According to the Sacramento Bee, 24-year-old Noah Lamb was booked into the Sacramento County Main Jail on Tuesday after being indicted on eight charges related to the “The Terrogram Collective,” a white nationalist group based on Telegram. Federal prosecutors describe the Terrorgram Collective as a transnational terrorist group that believes in “white supremacist accelerationism: an ideology centered around the belief that the white race is superior; that society is irreparably corrupt and cannot be saved by political action.”
Lamb is accused of allegedly doxxing several federal officials and placing their information onto what the indictment describes as a “kill list in book form.” The list included state and local officials, several federal judges, a former U.S. attorney, and a U.S. senator. “Individuals on the list were targeted because of race, religion, national origin, sexual orientation, or gender identity, including federal officials,” said Acting U.S. Attorney Michele Beckwith for the Eastern District of California.
“Each List card includes reasons why Terrorgram considered the target an enemy of the cause of white supremacist accelerationism,” according to the indictment. “For example, the List describes Federal-official 1 as an ‘Anti-White, Anti-gun, Jewish Senator,’ The List calls Federal Official 2 ‘an invader’ from a foreign country and highlighted the judge’s ruling on an immigration issue.”

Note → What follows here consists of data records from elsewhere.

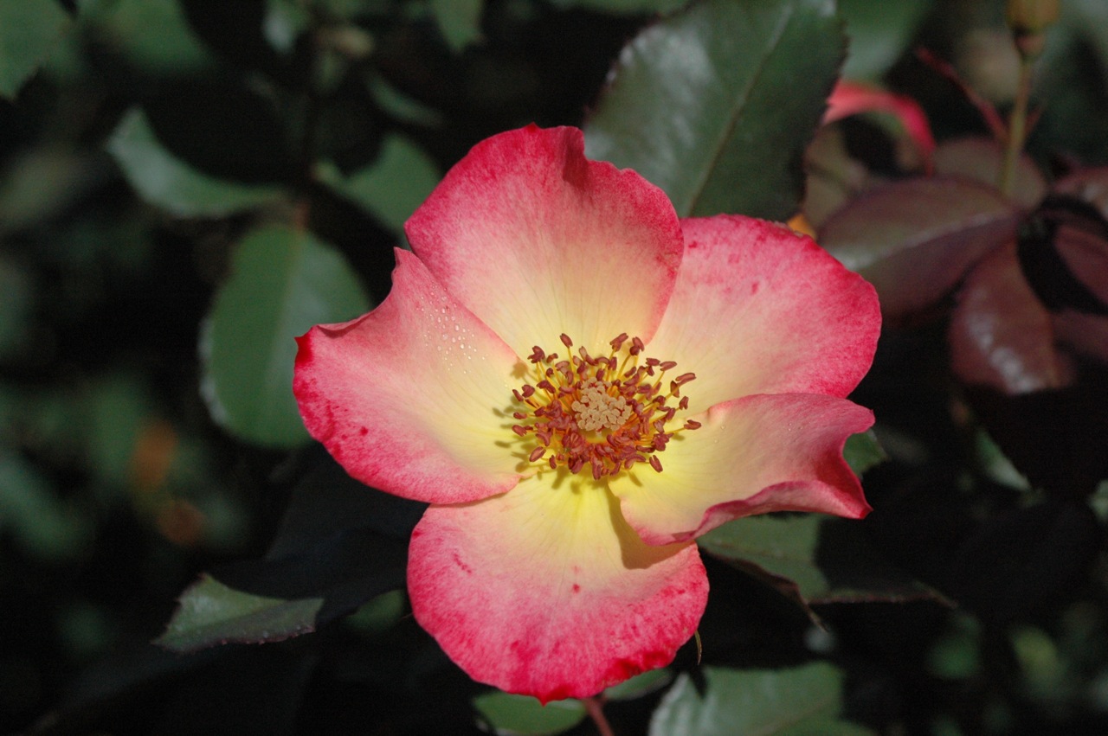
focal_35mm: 135
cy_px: 368
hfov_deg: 15.2
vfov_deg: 10.1
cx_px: 554
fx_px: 4151
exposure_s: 1/1250
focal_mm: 90
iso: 800
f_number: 9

Lamb has been charged with one count of conspiracy, three counts of solicitation of murder of a federal official, and three counts of doxxing. He faces up to five years in prison and a $250,000 fine for both the conspiracy and doxxing charges, as well as up to 20 years in prison and a $250,000 fine for the solicitation of murder charge.

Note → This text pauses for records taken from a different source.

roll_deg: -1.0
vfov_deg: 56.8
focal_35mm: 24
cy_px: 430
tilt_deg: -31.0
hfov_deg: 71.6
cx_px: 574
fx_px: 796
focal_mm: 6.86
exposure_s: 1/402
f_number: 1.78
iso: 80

Lamb is the third member of the Terrogram Collective to be indicted on federal charges. 34-year-old Dallas Erin Humber and 37-year-old Matthew Robert Allison, the alleged leaders of the white nationalist group, were arrested last fall. They face 15 charges related to the hate group including solicitation of a murder of a federal official, solicitation of a hate crime and conspiracy to provide material support for terrorists.
Sadly, this is only the latest in a growing trend of extremist violence against elected officials. Vance Boelter is accused of shooting and killing Minnesota state Rep. Melissa Hortman (D) and her husband, Mark, as well as allegedly critically injuring state Sen. John Hoffman (D) and his wife, Yvette last month. Journals found in Boelter’s car and investigations into his background have seemed to reveal a Christian Nationalist belief system. Whereas the Terrorgram Collective is focused on building a white ethnostate, Christian nationalism is basically all the messed up ideas of white nationalism but filtered through the lens of “this is what God wants” to justify it.

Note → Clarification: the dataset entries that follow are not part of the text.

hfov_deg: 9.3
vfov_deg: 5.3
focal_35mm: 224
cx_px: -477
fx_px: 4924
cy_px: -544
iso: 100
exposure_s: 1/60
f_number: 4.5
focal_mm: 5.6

Jesus said love thy neighbor and somehow these people have translated that to “persecute and enact violence on people who disagree with me.”
Boelter’s actions and the Terrorgram Collective are further proof that extremist beliefs are becoming more and more normalized in America. The Southern Poverty Law Center (SPLC) found that there was a slight decrease in American hate groups last year. This decrease wasn’t due to white Americans suddenly realizing that their real beef should lie with the politicians and corporate entities sustaining systems that exploit the working class as opposed to the Black and brown people said entities scapegoat.
Quite the opposite, in fact, as the SPLC found that due to white nationalist beliefs becoming normalized through both politics and social media, there’s been less of a need for groups like the Terrorgram Collective to organize. Which sadly makes sense considering we’ve got literal white nationalists meeting with the President of the United States.